Potential ways forward
It is possible that the use of B vitamin therapy may help to address these deficiencies, restoring the barrier and treat Parkinson's disease, though experts warn that these data are too premature to warrant any such therapeutic interventions or changes to clinical practice at present (Nagoya University, 2024).
Following the Wallen et al (2022) study, the American Parkinson Disease Association (APDA) (2023) discussed whether altering the microbiome could be helpful to those living with Parkinson's disease.

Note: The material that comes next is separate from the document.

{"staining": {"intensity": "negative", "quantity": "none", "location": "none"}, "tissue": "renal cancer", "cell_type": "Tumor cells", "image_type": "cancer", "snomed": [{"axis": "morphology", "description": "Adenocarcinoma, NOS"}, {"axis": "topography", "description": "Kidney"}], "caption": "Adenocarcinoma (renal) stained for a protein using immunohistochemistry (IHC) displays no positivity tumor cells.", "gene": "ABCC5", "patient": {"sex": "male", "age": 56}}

They discussed the notion of taking probiotics, which have been shown to help with constipation, which is a very common problem experienced by people with Parkinson's disease.
They also raised the idea of antibiotics, but noted that this may be a harmful approach as plenty of good bacteria can be destroyed along with the targeted bacteria, due to the broad spectrum nature of antibiotics. They also brought up the potential use of faecal transplantation, which is a technique where the faecal matter from a healthy person being is transplanted into the gut of a person with Parkinson's disease, in order to change the microbiome to include the healthy bacteria needed. However, this remains a hypothesis that is worth exploring in current and future research.
It is becoming increasingly evident that the gut-first analogy of Parkinson's disease is valid, and new avenues for battling the disease and preventing it altogether can therefore be sought through numerous studies that can now focus on the effect of certain bacterium, and whether dietary changes and other changes to the microbiome can impact on formation of and progression of Parkinson's disease.